**SELECTED EXTRACT:**
__________

This patch have LOT of errors, sorry, please ignore it.
2015-10-21 4:11 GMT+03:00 Timofey Titovets <nefelim4ag@xxxxxxxxx>:
> It's just a proof of concept, and i hope to see feedback/ideas/review about
> it.
> ---
> While deduplication,
> Btrfs produce extent and file fragmentation
> But it's can be optimized by compute - which inode data placed a closest to
> beginning of hdd
> It's allow to:
> 1. Performance boost on hdd (beginning of disk faster then end)
> 2. Make sparse only on tail of fs, what can give boost later for
> balancing and resizing operations
>
> New function:
> static u64 btrfs_avg_disko(struct inode *inode,
> const u64 off, const u64 olen_aligned);
>
> It normalize offsets with data lengths, by represent it like offsets of
> blocks
> It return average data offset of all "pagesized" blocks in given range for
> inode
> Function cloned from btrfs_clone()

__________

**BRIEF 1:**
In the records, reproduce every line from the one containing "らすじ：チョン・イルとチョン・インソ" through the one containing "制作発表会レポ(WEB)", both included.

**DATA TO USE:**
__________

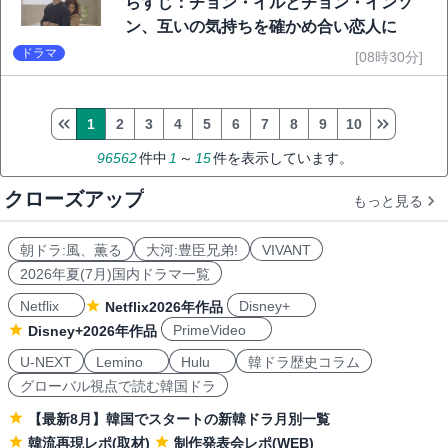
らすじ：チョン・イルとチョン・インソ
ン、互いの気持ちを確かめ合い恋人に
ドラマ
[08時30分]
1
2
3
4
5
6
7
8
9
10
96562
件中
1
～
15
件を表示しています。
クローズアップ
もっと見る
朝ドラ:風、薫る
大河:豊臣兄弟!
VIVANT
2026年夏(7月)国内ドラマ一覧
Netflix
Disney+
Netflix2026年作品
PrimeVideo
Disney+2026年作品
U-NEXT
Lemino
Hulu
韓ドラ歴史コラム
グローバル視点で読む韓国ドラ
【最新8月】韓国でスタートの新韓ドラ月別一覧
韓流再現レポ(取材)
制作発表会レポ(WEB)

__________

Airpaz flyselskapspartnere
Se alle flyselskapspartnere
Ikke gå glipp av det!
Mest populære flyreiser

__________

**BRIEF 2:**
Continue the btrfs deduplication patch message from the point where it stops.

**TASK OUTPUT 1:**
らすじ：チョン・イルとチョン・インソ
ン、互いの気持ちを確かめ合い恋人に
ドラマ
[08時30分]
1
2
3
4
5
6
7
8
9
10
96562
件中
1
～
15
件を表示しています。
クローズアップ
もっと見る
朝ドラ:風、薫る
大河:豊臣兄弟!
VIVANT
2026年夏(7月)国内ドラマ一覧
Netflix
Disney+
Netflix2026年作品
PrimeVideo
Disney+2026年作品
U-NEXT
Lemino
Hulu
韓ドラ歴史コラム
グローバル視点で読む韓国ドラ
【最新8月】韓国でスタートの新韓ドラ月別一覧
韓流再現レポ(取材)
制作発表会レポ(WEB)

**TASK OUTPUT 2:**
>
> Changes from V1:
> Added new function which compute "normal" offset
>
> Signed-off-by: Timofey Titovets <nefelim4ag@xxxxxxxxx>
> ---
> fs/btrfs/ioctl.c | 147
> ++++++++++++++++++++++++++++++++++++++++++++++++++++++-
> 1 file changed, 145 insertions(+), 2 deletions(-)
>
> diff --git a/fs/btrfs/ioctl.c b/fs/btrfs/ioctl.c
> index 3e3e613..17e5313 100644
> --- a/fs/btrfs/ioctl.c
> +++ b/fs/btrfs/ioctl.c
> @@ -86,6 +86,9 @@ struct btrfs_ioctl_received_subvol_args_32 {
> #endif
>
>
> +static u64 btrfs_avg_disko(struct inode *inode,
> + const u64 off, const u64 olen_aligned);
> +
> static int btrfs_clone(struct inode *src, struct inode *inode,
> u64 off, u64 olen, u64 olen_aligned, u64 destoff,
> int no_time_update);
> @@ -3074,8 +3077,20 @@ static int btrfs_extent_same(struct inode *src, u64
> loff, u64 olen,
>
> /* pass original length for comparison so we stay within i_size */
> ret = btrfs_cmp_data(src, loff, dst, dst_loff, olen, &cmp);
> - if (ret == 0)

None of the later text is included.